You should remove the gel from the leaves and store it in a jar before processing it in a food processor or blender.
Process it into a food processor until you get a smooth mixture. You should add a scant quarter tsp. of vitamin C powder (Pharmaceutical Grade, non-GMO, a hundred percent Pure Powder) in the form of ascorbic acid to each cup of gel. The vitamin C powder will act as a preservative and neutralize oxygen on contact.
You need to add the preservative and the gel in the blender or food processor and mix.
Keep it in a glass jar with a tight lid in your fridge. Aloe gel typically keeps for seven days in the fridge. However, if you add a preservative, it’ll last up to thirty days.
How to Use It:
Doctor Andrew Weil suggests these Aloe Vera dosage guidelines: For oral use of the gel, 30 milliliters 3 times on a daily basis for adults. For kids, follow directions as instructed by health care provider for oral use or on manufacturer’s label.
Externally, gently apply the gel as needed.
Aloe Vera Benefits:
Based on clinical applications and studies Aloe Vera has been found to have great therapeutic potential. It’s used medicinally both orally and topically.
– Aloe may help stop the progression of tumor and promote cell death in cancer cells
Acemannan is an all-natural immune-boosting ingredient found in aloe. Researchers from the China Medical University found that Aloe-emodin and rhein had anticancer effects, including stopping the progression of tumor and promoting cell death in cancer cells.

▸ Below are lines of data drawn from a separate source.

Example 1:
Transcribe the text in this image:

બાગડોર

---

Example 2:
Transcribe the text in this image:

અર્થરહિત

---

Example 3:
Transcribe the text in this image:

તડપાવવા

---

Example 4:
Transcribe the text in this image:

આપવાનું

South Korea’s Gachon University of Medicine and Science confirmed that Aloe-emodin stopped cancerous liver cell growth in humans and promoted cell death in tumor cells.
– It may help stop the proliferation of skin cancer cells
Multiple studies have shown that Aloe Vera may prevent or treat melanoma. Namely, research carried out at the University of Belgrade’s School of Medicine showed that the constituents in the plant (particularly Aloe-emodin) stopped the proliferation of skin cancer cells. The researchers found that even though isolated aloe compounds were effective, the entire herb extracts were superior.
According to other studies, aloe may stop skin cancer progression when applied topically.
Other Benefits Include:
– Has anti-parasitic, antibacterial, anti-inflammatory, antiviral, antidiabetic, and anti-cancer properties
– Helps repair DNA
– Helps alleviate the symptoms of Ulcerative colitis, Inflammatory Bowel Disease, and Crohn’s
– Helps relieve arthritis pain
– Helps reduce the side effects of radiotherapy treatments
– Helps treat burns
– Helps enhance symptoms in patients who suffer from Alzheimer’s
Caution: The University of Maryland Medical Center notes that Aloe gel is safe if applied to the skin’s surface. It shouldn’t be applied to deep or open wounds. It might trigger allergic reactions, like skin rash.
As mentioned above, ingesting aloe latex may result in diarrhea or severe intestinal cramps. In addition, pregnant women shouldn’t take aloe latex as it may lead to uterine contractions or even miscarriage. Breastfeeding women shouldn’t take it as the safety and effects for kids and infants aren’t known. Also, large amounts of aloe may contribute to kidney damage.